Aim of the task
If a line of the data below holds the string "content", copy it.

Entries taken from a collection
┌────────

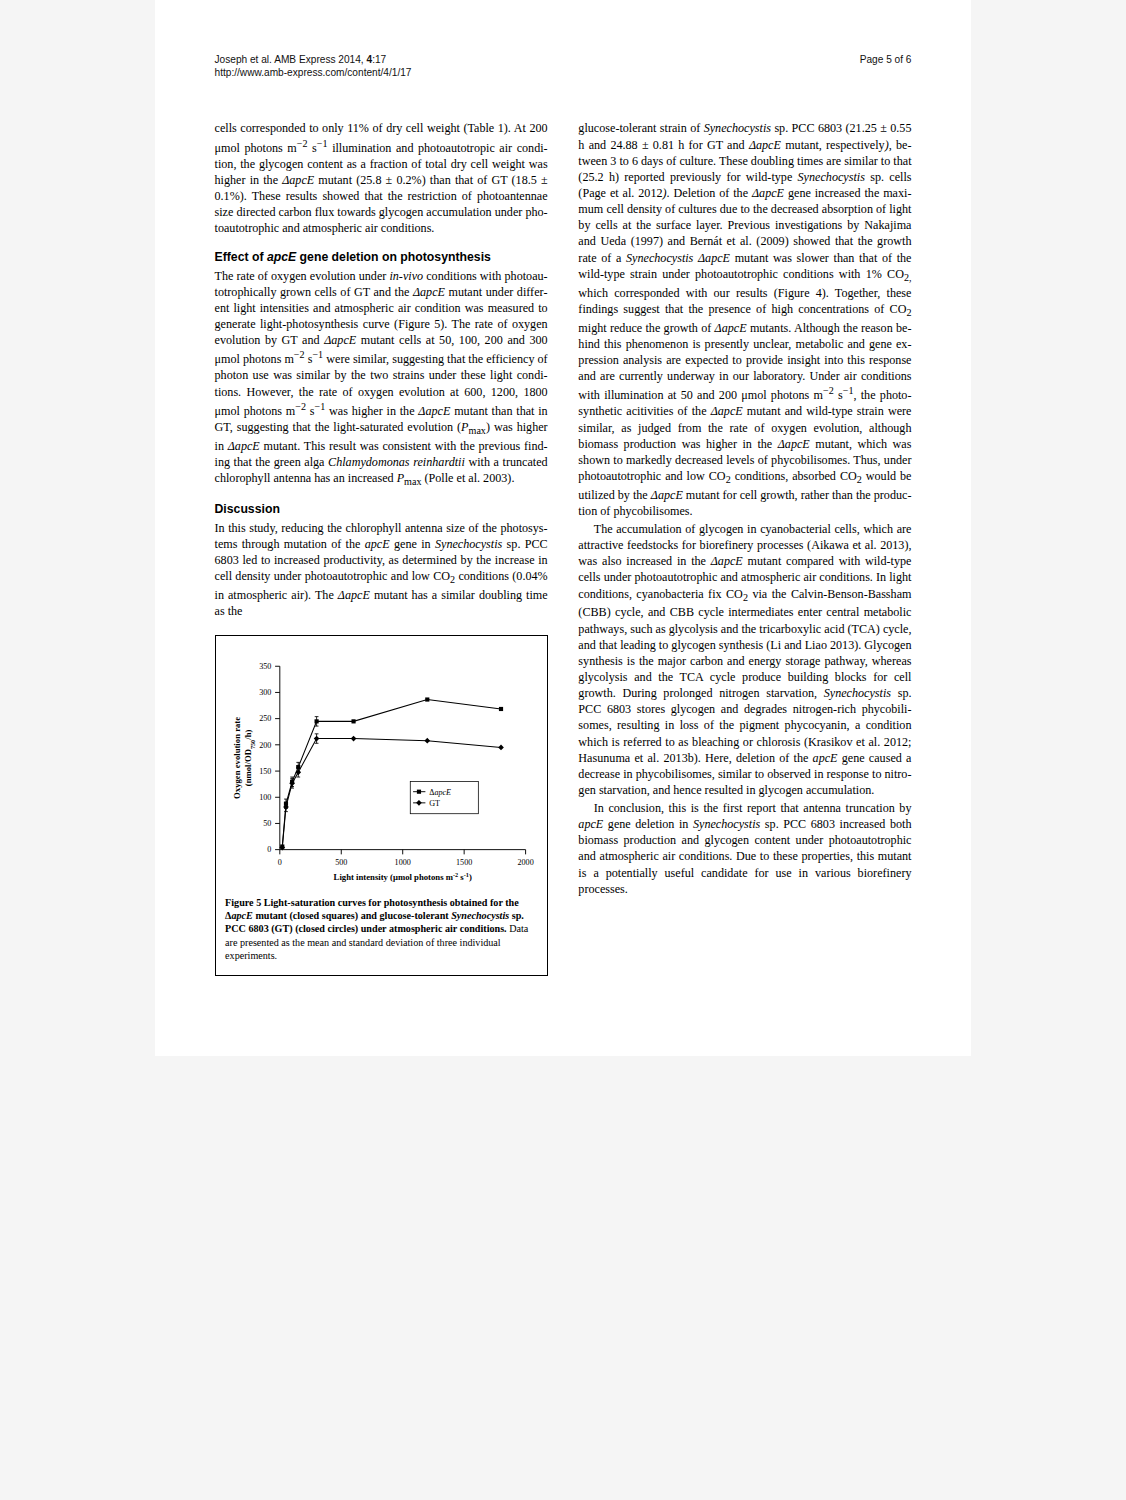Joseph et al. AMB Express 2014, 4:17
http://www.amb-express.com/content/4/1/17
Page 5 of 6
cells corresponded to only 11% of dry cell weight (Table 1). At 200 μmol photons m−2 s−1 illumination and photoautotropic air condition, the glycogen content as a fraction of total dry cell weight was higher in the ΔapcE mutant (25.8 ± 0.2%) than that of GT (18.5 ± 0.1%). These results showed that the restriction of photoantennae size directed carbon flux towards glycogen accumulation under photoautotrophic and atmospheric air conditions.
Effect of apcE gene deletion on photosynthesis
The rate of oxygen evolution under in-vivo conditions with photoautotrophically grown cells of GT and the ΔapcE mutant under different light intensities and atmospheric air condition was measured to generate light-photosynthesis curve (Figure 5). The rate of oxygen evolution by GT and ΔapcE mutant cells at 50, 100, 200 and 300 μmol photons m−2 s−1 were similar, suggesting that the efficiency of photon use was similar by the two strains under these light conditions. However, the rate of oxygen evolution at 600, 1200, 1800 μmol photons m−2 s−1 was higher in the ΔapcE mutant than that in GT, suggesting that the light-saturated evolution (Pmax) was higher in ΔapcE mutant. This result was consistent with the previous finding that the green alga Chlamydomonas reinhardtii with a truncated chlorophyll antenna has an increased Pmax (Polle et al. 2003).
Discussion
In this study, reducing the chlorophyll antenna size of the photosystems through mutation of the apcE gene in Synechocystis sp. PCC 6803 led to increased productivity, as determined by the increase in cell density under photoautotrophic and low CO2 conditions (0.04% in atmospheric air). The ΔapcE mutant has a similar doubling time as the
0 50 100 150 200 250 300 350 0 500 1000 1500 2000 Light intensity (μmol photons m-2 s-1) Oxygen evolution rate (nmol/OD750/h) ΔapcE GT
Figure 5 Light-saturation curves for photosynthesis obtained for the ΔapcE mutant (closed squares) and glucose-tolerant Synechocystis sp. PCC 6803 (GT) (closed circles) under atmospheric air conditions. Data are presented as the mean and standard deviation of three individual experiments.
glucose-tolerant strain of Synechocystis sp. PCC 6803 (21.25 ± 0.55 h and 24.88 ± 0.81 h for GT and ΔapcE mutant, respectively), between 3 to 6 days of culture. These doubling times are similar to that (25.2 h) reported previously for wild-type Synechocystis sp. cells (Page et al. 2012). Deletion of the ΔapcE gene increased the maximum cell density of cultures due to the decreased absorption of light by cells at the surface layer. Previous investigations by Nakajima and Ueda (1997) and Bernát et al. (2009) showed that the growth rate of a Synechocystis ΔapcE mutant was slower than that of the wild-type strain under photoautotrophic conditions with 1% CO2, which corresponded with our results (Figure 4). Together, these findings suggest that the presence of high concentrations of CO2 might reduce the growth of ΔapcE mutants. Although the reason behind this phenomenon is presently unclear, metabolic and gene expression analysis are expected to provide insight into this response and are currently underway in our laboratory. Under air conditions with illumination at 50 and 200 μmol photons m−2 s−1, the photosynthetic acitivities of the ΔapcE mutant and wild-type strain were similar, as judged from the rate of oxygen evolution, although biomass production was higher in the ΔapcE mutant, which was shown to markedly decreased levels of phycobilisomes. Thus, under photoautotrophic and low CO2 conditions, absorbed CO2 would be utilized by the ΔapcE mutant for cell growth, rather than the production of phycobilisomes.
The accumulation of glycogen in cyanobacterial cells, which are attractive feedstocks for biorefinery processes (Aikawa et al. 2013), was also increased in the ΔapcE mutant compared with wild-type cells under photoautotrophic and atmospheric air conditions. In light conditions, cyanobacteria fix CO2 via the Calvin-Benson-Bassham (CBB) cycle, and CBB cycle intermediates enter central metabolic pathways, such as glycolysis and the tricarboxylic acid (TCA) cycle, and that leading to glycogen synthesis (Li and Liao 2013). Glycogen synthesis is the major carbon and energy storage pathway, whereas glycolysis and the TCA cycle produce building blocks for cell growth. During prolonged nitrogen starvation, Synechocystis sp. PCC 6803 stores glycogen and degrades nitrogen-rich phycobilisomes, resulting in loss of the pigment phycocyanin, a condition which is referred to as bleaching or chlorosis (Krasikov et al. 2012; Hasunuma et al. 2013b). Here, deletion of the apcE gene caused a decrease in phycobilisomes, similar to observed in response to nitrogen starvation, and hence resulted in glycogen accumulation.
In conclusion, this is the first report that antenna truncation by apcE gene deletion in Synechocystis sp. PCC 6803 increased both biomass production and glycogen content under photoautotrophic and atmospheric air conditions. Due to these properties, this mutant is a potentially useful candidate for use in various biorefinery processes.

└────────

Response for this exercise
http://www.amb-express.com/content/4/1/17
cells corresponded to only 11% of dry cell weight (Table 1). At 200 μmol photons m−2 s−1 illumination and photoautotropic air condition, the glycogen content as a fraction of total dry cell weight was higher in the ΔapcE mutant (25.8 ± 0.2%) than that of GT (18.5 ± 0.1%). These results showed that the restriction of photoantennae size directed carbon flux towards glycogen accumulation under photoautotrophic and atmospheric air conditions.
In conclusion, this is the first report that antenna truncation by apcE gene deletion in Synechocystis sp. PCC 6803 increased both biomass production and glycogen content under photoautotrophic and atmospheric air conditions. Due to these properties, this mutant is a potentially useful candidate for use in various biorefinery processes.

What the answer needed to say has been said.